In France, the film was titled “Alphaville: A Unusual Journey of Lemmy Warning,” after its hero (Eddie Constantine), a trench coat-wearing investigator who’s identified primarily by his ID quantity, 003 (sound like every other well-known secret agent that ?). Lemmy enters Alphaville from The Colonies in a Ford Galaxie, presenting himself as a journalist named Ivan Johnson who writes for Figaro-Pravda. He is really come to destroy the Alpha 60, a sentient pc that controls life in Alphaville, and discover and kill professor Von Braun (named after the rocket scientist), who created the pc. This film got here out three years earlier than “2001: A House Odyssey,” with its murderous HAL-9000. Worry of computer systems was all over the place in Sixties cinema—it by no means went away after that, actually—and should you purchased a ticket to the cinema then, you had been more likely to encounter a plot line that concerned wall-sized items with magnetic tape spools and punch playing cards (even in romantic comedies like “Desk Set”), together with discussions of whether or not humanity was on the verge of shedding its free will and sense of poetry and turning into serfs or worse.

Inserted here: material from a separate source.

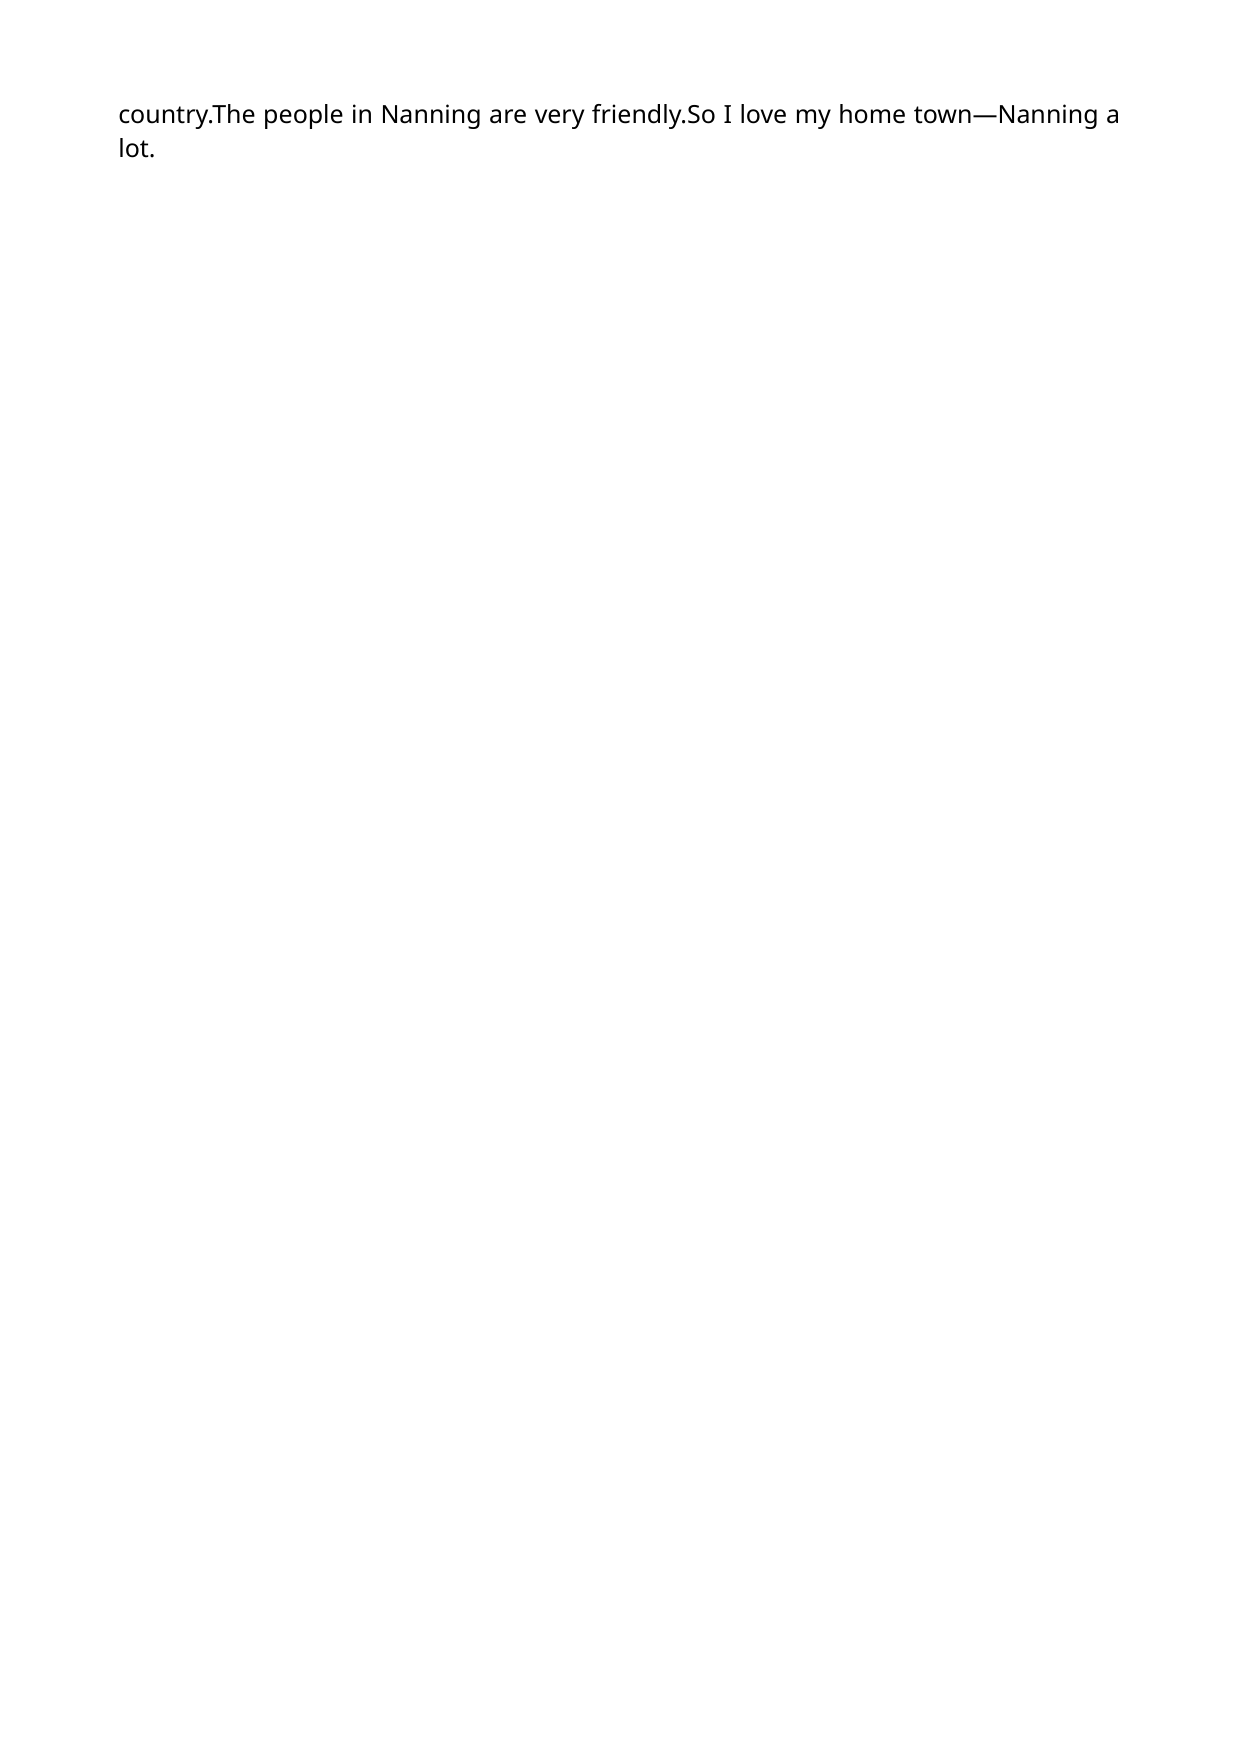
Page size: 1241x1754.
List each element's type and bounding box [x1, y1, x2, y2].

text [118, 97, 1122, 165]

Lemmy represents that disreputable wild-card sense of the human spirit that bubbled up from well-liked tradition by gangster and detective films and sure hard-edged mid-century Westerns (like those that starred James Stewart and Glenn Ford, in addition to Sergio Leone’s “{Dollars}” movies, which had been made contemporaneous with “Alphaville”). It flowered totally within the Nineteen Seventies, with combative counterculture heroes lashing out towards The System, nonetheless incoherently. There are some affinities between this film and the novel and movie of “One Flew Over the Cuckoo’s Nest,” which pitted an outwardly impassive agent of the oppressive Powers that Be towards a raging, scruffy, grandiloquent pig hero whose unpredictability and hazard symbolized the free will that was in peril of being misplaced. The equations for quantum physics and spatial relativity are often flashed onscreen, additional placing throughout the concept a twisted caricature of “logic” defines Alphaville and is squashing the humanity out of it.

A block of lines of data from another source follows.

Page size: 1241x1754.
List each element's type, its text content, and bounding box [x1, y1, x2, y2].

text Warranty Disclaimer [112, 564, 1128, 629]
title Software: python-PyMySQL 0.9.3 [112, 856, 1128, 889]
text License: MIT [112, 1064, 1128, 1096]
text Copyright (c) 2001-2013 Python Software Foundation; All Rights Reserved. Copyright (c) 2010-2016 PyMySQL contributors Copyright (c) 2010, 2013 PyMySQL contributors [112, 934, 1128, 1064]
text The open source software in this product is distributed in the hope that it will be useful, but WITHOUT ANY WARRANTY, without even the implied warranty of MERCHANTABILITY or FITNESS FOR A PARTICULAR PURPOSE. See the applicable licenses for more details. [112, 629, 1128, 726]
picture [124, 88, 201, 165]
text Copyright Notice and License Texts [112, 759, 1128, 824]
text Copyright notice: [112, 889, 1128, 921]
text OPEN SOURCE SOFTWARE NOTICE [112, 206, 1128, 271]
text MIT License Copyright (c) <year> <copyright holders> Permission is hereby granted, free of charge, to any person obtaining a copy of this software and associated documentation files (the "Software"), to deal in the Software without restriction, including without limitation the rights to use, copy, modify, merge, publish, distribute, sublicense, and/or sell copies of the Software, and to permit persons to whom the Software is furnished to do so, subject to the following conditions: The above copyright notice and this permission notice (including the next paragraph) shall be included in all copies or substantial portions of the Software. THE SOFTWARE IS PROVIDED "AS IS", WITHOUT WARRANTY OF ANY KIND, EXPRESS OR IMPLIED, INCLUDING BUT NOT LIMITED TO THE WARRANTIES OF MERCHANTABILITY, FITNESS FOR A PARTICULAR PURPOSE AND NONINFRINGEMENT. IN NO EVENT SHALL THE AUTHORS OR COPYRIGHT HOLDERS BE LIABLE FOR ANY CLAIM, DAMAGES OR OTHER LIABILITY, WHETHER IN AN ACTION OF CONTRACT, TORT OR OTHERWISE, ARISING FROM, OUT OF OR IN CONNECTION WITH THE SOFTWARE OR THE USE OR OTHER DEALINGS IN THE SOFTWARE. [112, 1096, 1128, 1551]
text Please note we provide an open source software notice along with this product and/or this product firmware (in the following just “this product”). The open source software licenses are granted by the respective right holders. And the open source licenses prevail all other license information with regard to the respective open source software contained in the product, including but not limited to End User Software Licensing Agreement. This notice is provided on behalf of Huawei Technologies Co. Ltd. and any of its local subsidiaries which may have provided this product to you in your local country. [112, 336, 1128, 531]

There is a pressure of misogyny, as there typically is in crime or detective movies and what would later be often known as counterculture fables. This film has no use for ladies besides as schemers, seducers, and people in want of educating and rescue, though, as is normally the case in Godard’s scripted movies, the ladies look so fabulous and carry themselves with such assurance that they develop into dynamic life-forces anyway. (A person dies having intercourse with a “Seductress Third Class.”) Lemmy ultimately groups up with Natacha von Braun—performed by Godard’s muse Anna Karina—an Alpha 60 programmer and the daughter of Professor von Braun. They fall in love, despite the fact that she says she would not perceive love or conscience or different ideas, and despite the fact that poetry, emotion and affection have been banned by the pc overlord of Alphaville. “Star Trek” hound-dog James T. Kirk bought into this sort of predicament, too.
Lemmy’s impulsive, macho, instinctual strategy is a risk to the brand new establishment. His meathead roughness represents the humanity that is on the verge of being deprogrammed from the species. (The Forties Hollywood films had been higher with this form of stuff, curiously; they let their femme fatales and even their “honey entice” minor characters have a little bit of psychological depth even when the tales had been primarily pushed by formidable, macho males.)